▶ [Reading passage]
==================================================

Dylan's Portfolio

Progress on the smart thermostat has slowed as other projects have required my time. Since my last update I have transferred the back-end for the thermostat to a new raspberry pi with a bit more power. I took this opportunity to familiarize myself with Docker. I started by learning how to run the Mosquitto MQTT broker and MySQL server within containers. I did some simple testing and was confident they were working as expected. I then learnt about a web-based application for managing Docker called portainer.io. This made it much easier for me to visualize my containers and images as well as troubleshoot problems.
After getting applications with prebuilt images working, I then moved on to writing a custom Dockerfile for running my Flask backend within an Apache server. Here are the general steps that the Dockerfile follows to build the application:

1. Start with a fresh install of Debian buster for the OS
2. Install apache2, apache2 wsgi python 3 package, and python 3.7
3. Set python3 as default python, then copy the .txt file with the python library requirements. Pip install these requirements. Load in the apache2 .conf file and enable the .conf along with headers and ss
4. Download src files as well as https certificates
5. Finish by linking apache config to docker logs, exposing required ports, and starting the application in the foreground

This took some troubleshooting to get working but is now reliable and easy to make changes too. If I ever want to transfer the back end to a new computer, the process should be much easier with Dockerfiles ready to be built. Next step is setting up a Jenkins pipeline for automation and faster development!

I made progress in a couple areas:

1. Finished PCB v1: Due to delays receiving parts and problems getting access to a soldering workbench, finishing v1 of the PCB's took longer than expected. They have been fully tested and work as expected, however one major problem was found. The temperature sensor is easily influenced by changes in temperature to the PCB substrate because it is not sufficiently thermally isolated. v2 of the PCB will incorporate changes to resolve this issue, but in the meantime I am going to experiment with some options to see what works best. Pictures of the finished product coming soon!


2. Back-end support for multiple devices: I started by redesigning the database to include new tables for "Homes" and "devices". Each user is assigned a home, and each home records a list of devices in that home. This way, when a user logs into their page, they are shown only the data that is obtained from their home. Currently the device types supported are thermostats (temperature logger and temperature controller) as well as temperature loggers (for recording temperature at different spots in the home). As part of this update, I also updated several API endpoints to accommodate these changes to the database and still work as expected. Next I need to do some front-end work to seamlessly display a "house" view with all devices registered.

I made a couple more improvements to the thermostats website:

1. Navbar Improvements: All navigation links now work and take you to template pages in some cases. I will be working on the front end to add content to all of these pages shortly. I also added some simple Javascript to highlight the current page on the navigation bar. Finally, I adjusted some formatting on the pages made titles and collapsed navbar icons such that they are formatted correctly even on the smallest of mobile screens.

==================================================

▶ [Information given]
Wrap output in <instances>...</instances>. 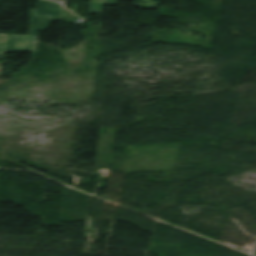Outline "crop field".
I'll return each mask as SVG.
<instances>
[{"label": "crop field", "mask_w": 256, "mask_h": 256, "mask_svg": "<svg viewBox=\"0 0 256 256\" xmlns=\"http://www.w3.org/2000/svg\"><path fill=\"white\" fill-rule=\"evenodd\" d=\"M64 7L49 0L37 1V10L31 11L30 36L0 35V53L36 51L37 32L49 28V23L61 20Z\"/></svg>", "instance_id": "obj_1"}, {"label": "crop field", "mask_w": 256, "mask_h": 256, "mask_svg": "<svg viewBox=\"0 0 256 256\" xmlns=\"http://www.w3.org/2000/svg\"><path fill=\"white\" fill-rule=\"evenodd\" d=\"M116 0H106L105 5H115ZM160 0H135L134 6L147 9L159 8Z\"/></svg>", "instance_id": "obj_2"}, {"label": "crop field", "mask_w": 256, "mask_h": 256, "mask_svg": "<svg viewBox=\"0 0 256 256\" xmlns=\"http://www.w3.org/2000/svg\"><path fill=\"white\" fill-rule=\"evenodd\" d=\"M105 0H91L89 14H101Z\"/></svg>", "instance_id": "obj_3"}]
</instances>
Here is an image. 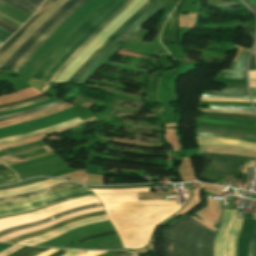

==================================================

▶ [Written request 1]
In the thermostat project post, how would you translate "Each user is assigned a home, and each home records a list of devices in that home." into Spanish?
▶ [Written request 2]
Could you give the thermostat project post again from "1. Finished PCB" to "product coming soon!", switching "soldering workbench" to "soldering station"?

▶ [Full output 1]
A cada usuario se le asigna un hogar, y cada hogar registra una lista de los dispositivos que hay en ese hogar.

▶ [Full output 2]
1. Finished PCB v1: Due to delays receiving parts and problems getting access to a soldering station, finishing v1 of the PCB's took longer than expected. They have been fully tested and work as expected, however one major problem was found. The temperature sensor is easily influenced by changes in temperature to the PCB substrate because it is not sufficiently thermally isolated. v2 of the PCB will incorporate changes to resolve this issue, but in the meantime I am going to experiment with some options to see what works best. Pictures of the finished product coming soon!